## DATA RECORDS
--------
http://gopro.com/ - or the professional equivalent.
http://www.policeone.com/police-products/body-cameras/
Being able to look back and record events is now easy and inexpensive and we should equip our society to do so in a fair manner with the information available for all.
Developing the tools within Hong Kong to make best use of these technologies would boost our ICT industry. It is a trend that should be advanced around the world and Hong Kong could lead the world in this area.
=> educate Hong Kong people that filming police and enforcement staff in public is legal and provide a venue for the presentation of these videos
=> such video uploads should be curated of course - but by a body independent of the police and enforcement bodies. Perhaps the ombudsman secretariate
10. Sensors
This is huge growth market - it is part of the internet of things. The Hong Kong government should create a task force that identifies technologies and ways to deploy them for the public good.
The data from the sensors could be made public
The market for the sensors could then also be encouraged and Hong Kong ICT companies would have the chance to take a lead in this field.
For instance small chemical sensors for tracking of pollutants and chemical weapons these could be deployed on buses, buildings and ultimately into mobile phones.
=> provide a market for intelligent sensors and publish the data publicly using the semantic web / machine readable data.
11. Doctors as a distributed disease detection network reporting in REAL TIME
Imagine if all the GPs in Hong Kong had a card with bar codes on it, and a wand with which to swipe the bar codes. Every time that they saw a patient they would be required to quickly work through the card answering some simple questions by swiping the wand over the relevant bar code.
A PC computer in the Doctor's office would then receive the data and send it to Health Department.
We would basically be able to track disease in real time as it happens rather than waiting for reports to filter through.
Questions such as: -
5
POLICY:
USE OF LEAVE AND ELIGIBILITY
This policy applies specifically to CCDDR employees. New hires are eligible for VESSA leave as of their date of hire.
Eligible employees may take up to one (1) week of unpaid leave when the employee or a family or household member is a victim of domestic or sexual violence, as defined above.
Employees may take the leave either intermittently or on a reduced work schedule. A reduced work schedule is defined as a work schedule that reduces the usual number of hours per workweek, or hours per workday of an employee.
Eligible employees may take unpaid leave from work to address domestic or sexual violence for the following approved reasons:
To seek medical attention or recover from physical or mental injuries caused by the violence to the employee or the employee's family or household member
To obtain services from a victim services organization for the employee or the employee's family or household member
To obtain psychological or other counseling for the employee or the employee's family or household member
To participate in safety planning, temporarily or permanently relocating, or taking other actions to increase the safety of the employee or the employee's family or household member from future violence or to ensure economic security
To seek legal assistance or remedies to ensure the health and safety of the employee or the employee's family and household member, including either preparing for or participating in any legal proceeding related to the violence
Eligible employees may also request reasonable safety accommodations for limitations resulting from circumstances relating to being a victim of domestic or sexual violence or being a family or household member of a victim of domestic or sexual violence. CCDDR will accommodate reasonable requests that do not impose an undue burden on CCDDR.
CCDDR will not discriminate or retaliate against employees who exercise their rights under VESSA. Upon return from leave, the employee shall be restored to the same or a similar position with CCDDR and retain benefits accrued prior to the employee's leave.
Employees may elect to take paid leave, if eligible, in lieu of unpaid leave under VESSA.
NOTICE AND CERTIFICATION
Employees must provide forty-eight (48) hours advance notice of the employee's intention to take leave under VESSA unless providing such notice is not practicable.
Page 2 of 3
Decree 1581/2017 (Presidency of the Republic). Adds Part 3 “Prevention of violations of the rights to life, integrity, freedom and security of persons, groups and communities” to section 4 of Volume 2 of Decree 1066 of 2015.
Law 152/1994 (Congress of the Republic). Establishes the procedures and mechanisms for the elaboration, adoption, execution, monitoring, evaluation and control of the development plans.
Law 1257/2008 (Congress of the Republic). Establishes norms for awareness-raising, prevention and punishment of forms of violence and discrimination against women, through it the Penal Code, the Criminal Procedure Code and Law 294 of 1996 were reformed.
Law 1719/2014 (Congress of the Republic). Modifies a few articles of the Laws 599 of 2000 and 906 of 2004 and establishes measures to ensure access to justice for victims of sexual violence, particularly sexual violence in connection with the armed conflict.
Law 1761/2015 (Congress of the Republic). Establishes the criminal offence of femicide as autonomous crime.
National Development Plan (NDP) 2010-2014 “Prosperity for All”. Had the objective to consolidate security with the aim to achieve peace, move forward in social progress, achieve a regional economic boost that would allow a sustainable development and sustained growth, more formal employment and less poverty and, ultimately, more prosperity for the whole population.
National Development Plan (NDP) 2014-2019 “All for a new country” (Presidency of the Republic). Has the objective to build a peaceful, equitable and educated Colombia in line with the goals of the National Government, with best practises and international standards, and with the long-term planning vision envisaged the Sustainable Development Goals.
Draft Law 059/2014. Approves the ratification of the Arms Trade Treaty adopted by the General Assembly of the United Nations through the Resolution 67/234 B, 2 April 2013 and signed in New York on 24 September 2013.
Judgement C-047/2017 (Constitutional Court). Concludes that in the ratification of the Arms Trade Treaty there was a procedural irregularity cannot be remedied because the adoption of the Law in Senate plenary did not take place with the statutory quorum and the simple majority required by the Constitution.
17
--------
## EXERCISE
For the word "member", find every line in the data that holds it and copy that line.

## EXPECTED ANSWER
Eligible employees may take up to one (1) week of unpaid leave when the employee or a family or household member is a victim of domestic or sexual violence, as defined above.
To seek medical attention or recover from physical or mental injuries caused by the violence to the employee or the employee's family or household member
To obtain services from a victim services organization for the employee or the employee's family or household member
To obtain psychological or other counseling for the employee or the employee's family or household member
To participate in safety planning, temporarily or permanently relocating, or taking other actions to increase the safety of the employee or the employee's family or household member from future violence or to ensure economic security
To seek legal assistance or remedies to ensure the health and safety of the employee or the employee's family and household member, including either preparing for or participating in any legal proceeding related to the violence
Eligible employees may also request reasonable safety accommodations for limitations resulting from circumstances relating to being a victim of domestic or sexual violence or being a family or household member of a victim of domestic or sexual violence. CCDDR will accommodate reasonable requests that do not impose an undue burden on CCDDR.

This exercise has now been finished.